Basic MathGuides

Partial Differential Equations

Comprehensive Guide to Partial Differential Equations (PDEs)

What is a Partial Differential Equation?

A Partial Differential Equation (PDE) is an equation involving an unknown function of two or more variables and its partial derivatives. Unlike ordinary differential equations (ODEs) which involve derivatives with respect to only one variable, PDEs describe relations involving rates of change with respect to multiple variables.

Table of Contents

  1. Classification of PDEs
  2. Common Types of PDEs
  3. Solution Methods
  4. Detailed Examples
  5. Real-world Applications
  6. Interactive Quiz

1. Classification of PDEs

By Order

The order of a PDE is the highest derivative that appears in the equation.

First-order PDE: ∂u/∂x + ∂u/∂y = 0

Second-order PDE: ∂²u/∂x² + ∂²u/∂y² = 0 (Laplace's equation)

By Linearity

Linear PDEs: These equations can be written in the form where the unknown function and its derivatives appear linearly (no products of the function or its derivatives).

Non-linear PDEs: These involve products of the unknown function or its derivatives.

Linear PDE: ∂²u/∂t² - c²∇²u = 0 (Wave equation)

Non-linear PDE: ∂u/∂t + u∂u/∂x = 0 (Burgers' equation)

By Homogeneity

A PDE is homogeneous if every term involves the unknown function or its derivatives.

Homogeneous PDE: ∂²u/∂x² + ∂²u/∂y² = 0

Non-homogeneous PDE: ∂²u/∂x² + ∂²u/∂y² = f(x,y)

Classification of Second-Order Linear PDEs

For a second-order linear PDE in two variables:

A∂²u/∂x² + B∂²u/∂x∂y + C∂²u/∂y² + lower order terms = 0

The classification depends on the discriminant B² - 4AC:

Classification Condition Typical Example
Elliptic B² - 4AC < 0 Laplace's equation: ∇²u = 0
Parabolic B² - 4AC = 0 Heat equation: ∂u/∂t = k∇²u
Hyperbolic B² - 4AC > 0 Wave equation: ∂²u/∂t² = c²∇²u

2. Common Types of PDEs

The heat equation describes the distribution of heat (or temperature) in a given region over time.

∂u/∂t = k∇²u

where u(x,t) represents temperature, t is time, x is position, and k is the thermal diffusivity.

========================================================================

• **WHAT IS REQUIRED**
Does the partial differential equations guide support each statement below? Answer yes or no for each and quote the words of the guide that decide it. 1. The order of a PDE is the highest derivative that appears in the equation. 2. Burgers' equation is given as an example of a linear PDE. 3. A second-order linear PDE whose discriminant B² - 4AC equals zero is classified as hyperbolic.

• **THE DATA**
========================================================================

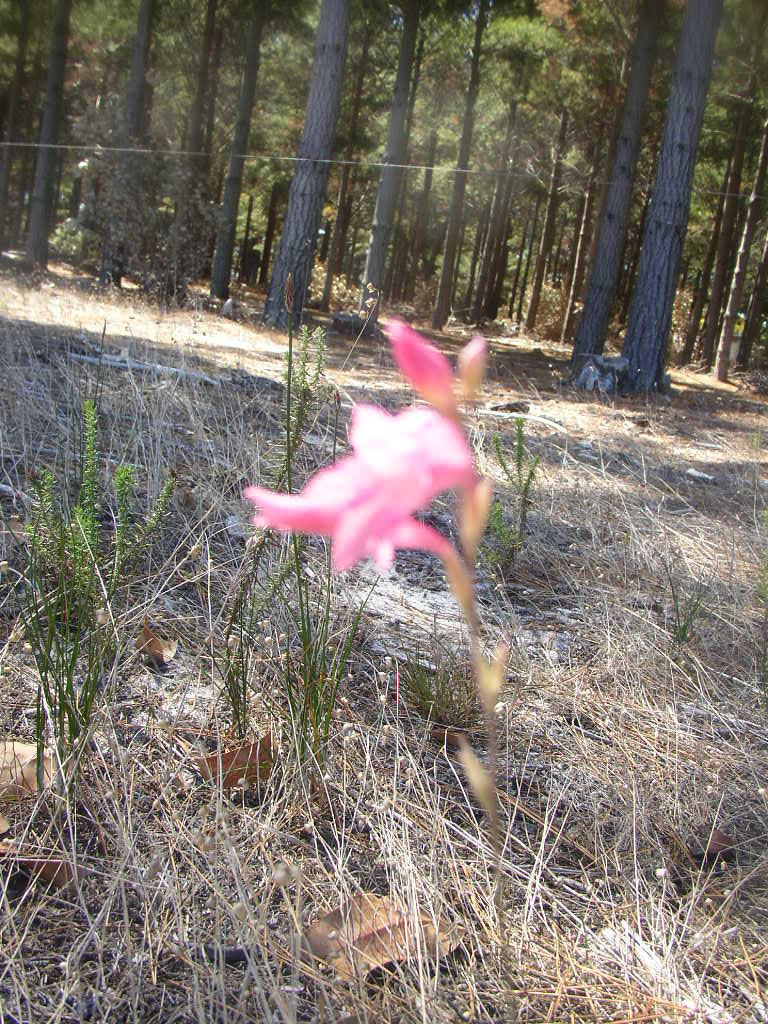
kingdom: Plantae
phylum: Tracheophyta
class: Liliopsida
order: Asparagales
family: Iridaceae
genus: Gladiolus
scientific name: Gladiolus brevifolius
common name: March pypie
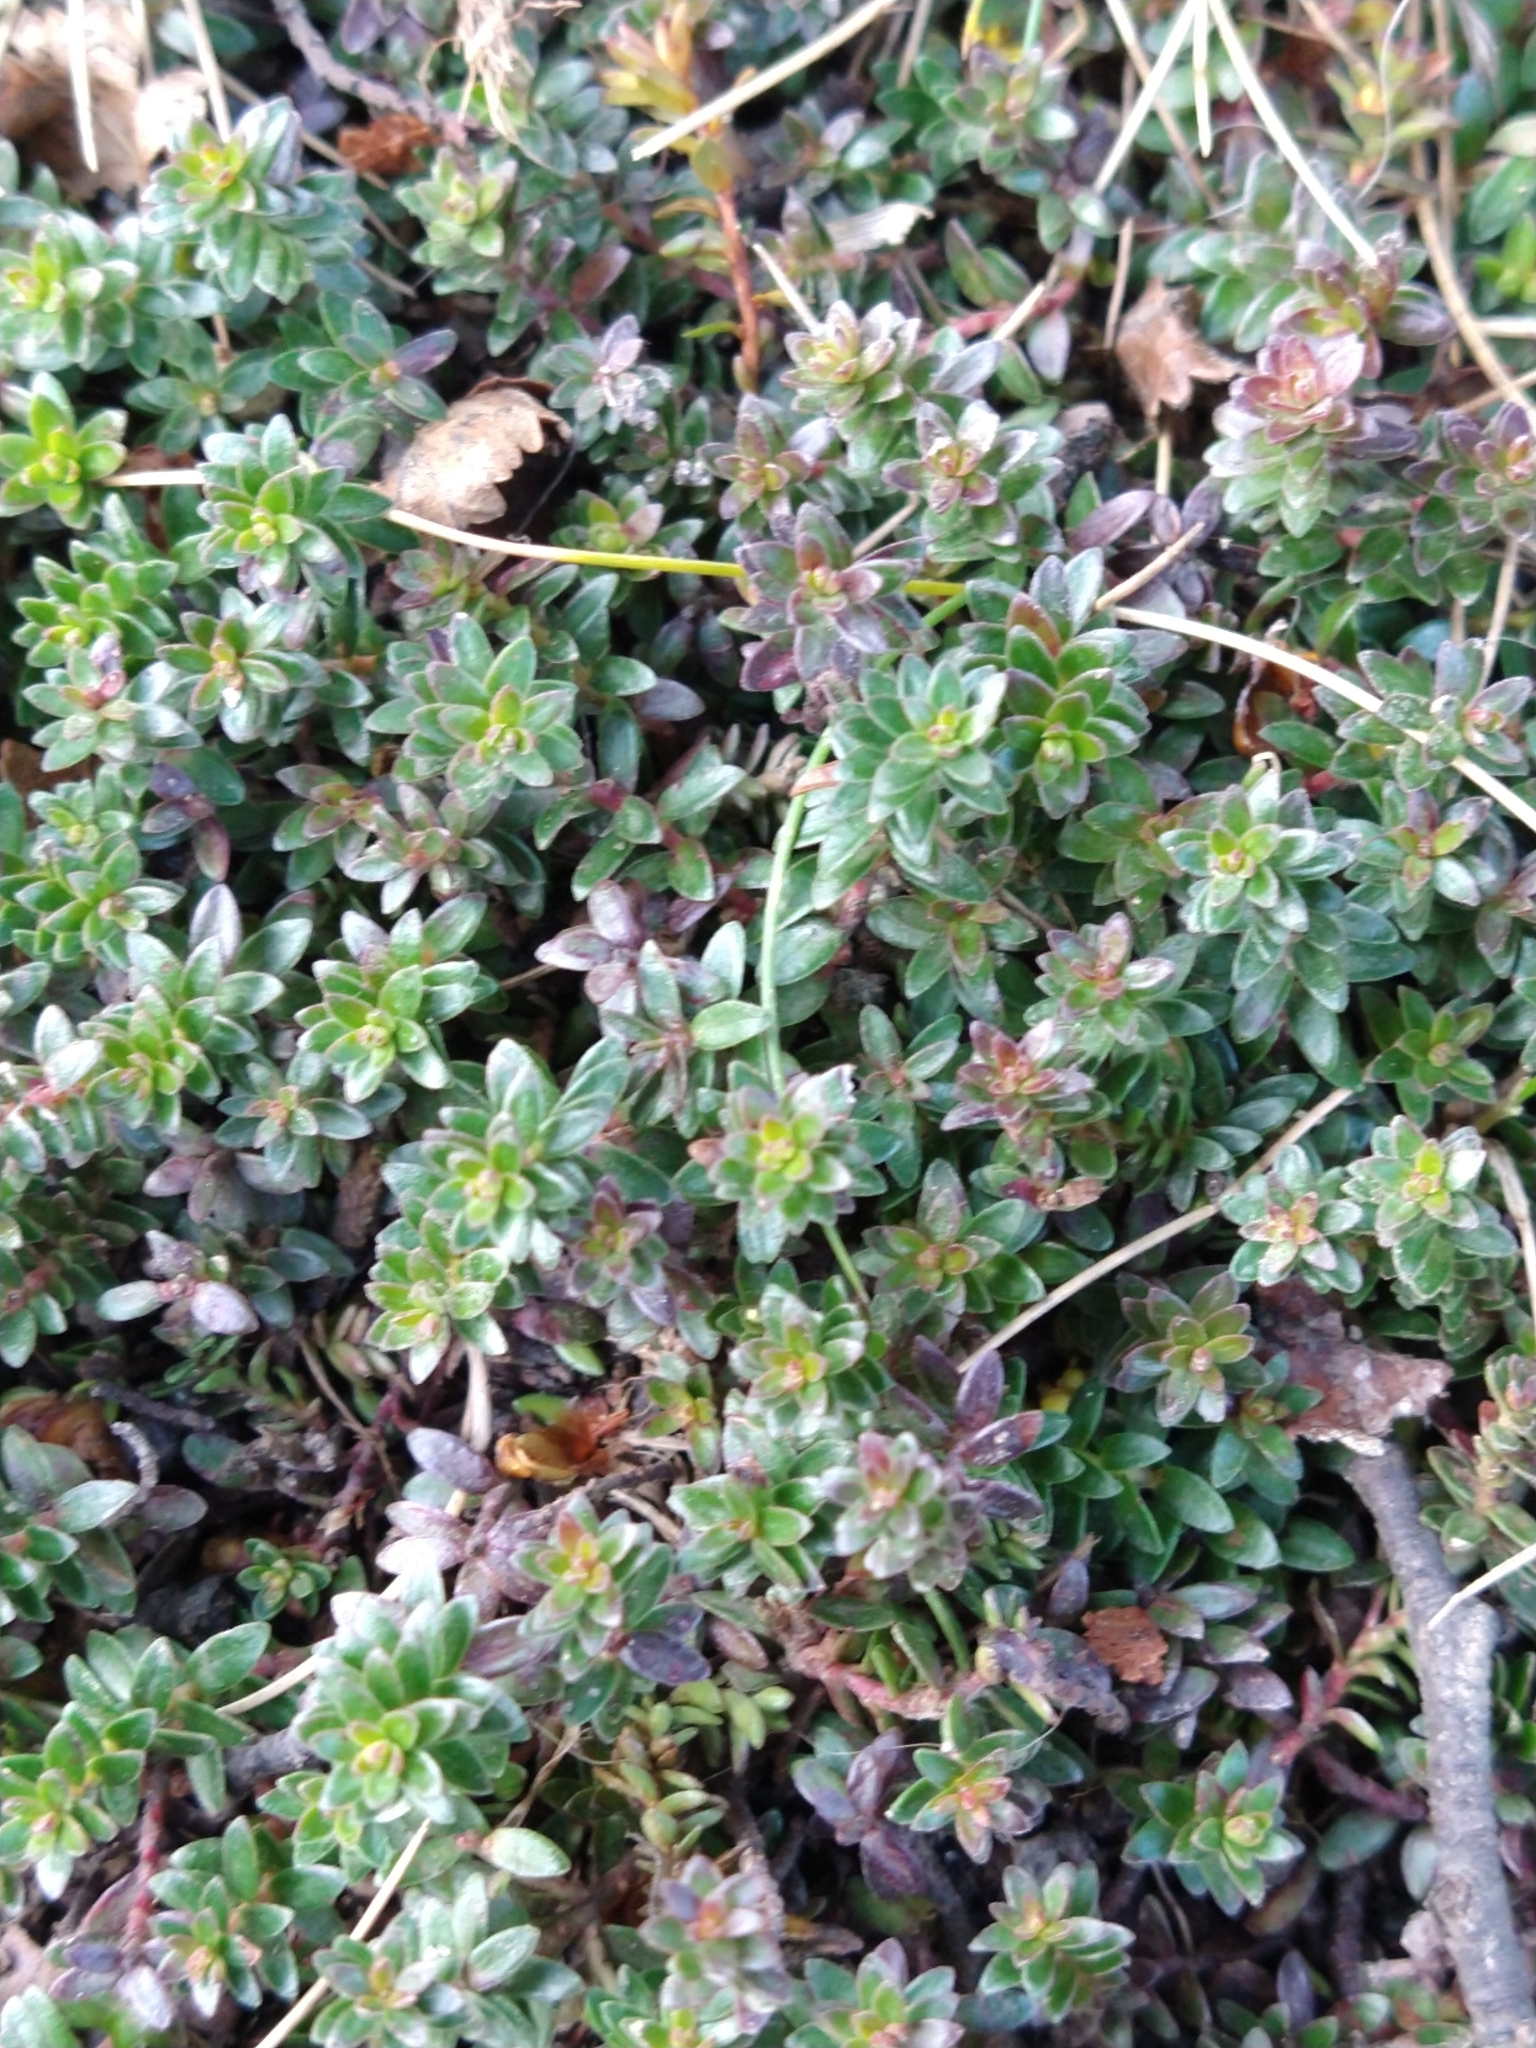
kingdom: Plantae
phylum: Tracheophyta
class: Magnoliopsida
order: Ericales
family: Ericaceae
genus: Empetrum
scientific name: Empetrum rubrum
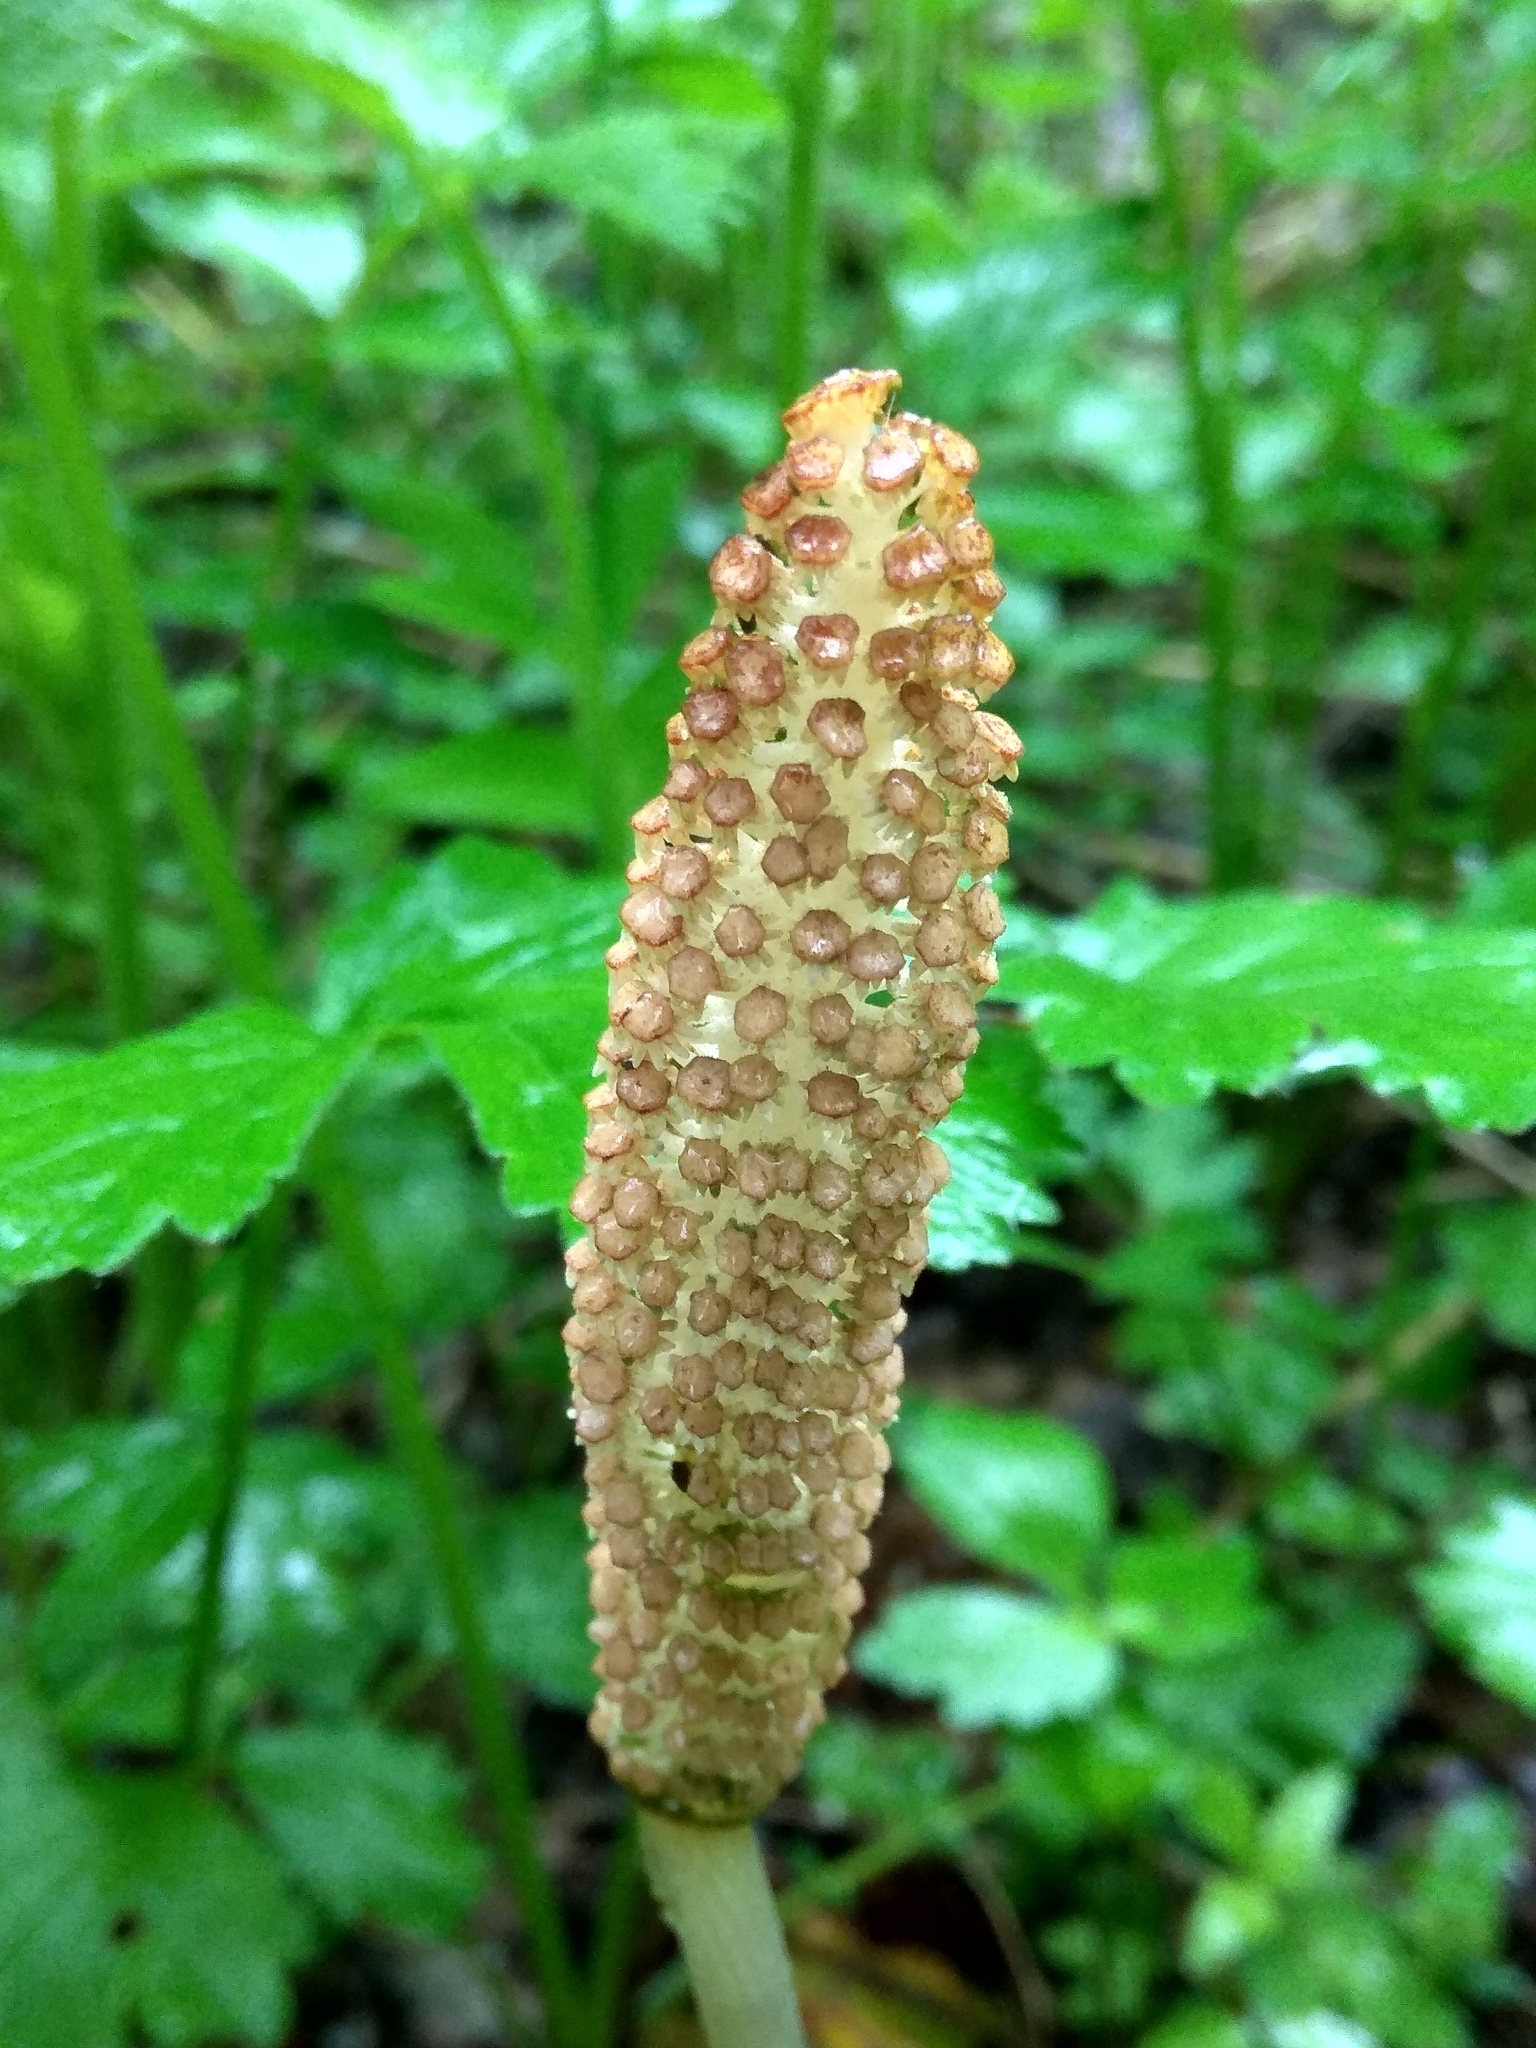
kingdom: Plantae
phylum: Tracheophyta
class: Polypodiopsida
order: Equisetales
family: Equisetaceae
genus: Equisetum
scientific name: Equisetum arvense
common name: Field horsetail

========================================================================

• **ANSWER BELOW**
1. Yes: "The order of a PDE is the highest derivative that appears in the equation."
2. No: "Non-linear PDE: ∂u/∂t + u∂u/∂x = 0 (Burgers' equation)"
3. No: "Parabolic B² - 4AC = 0"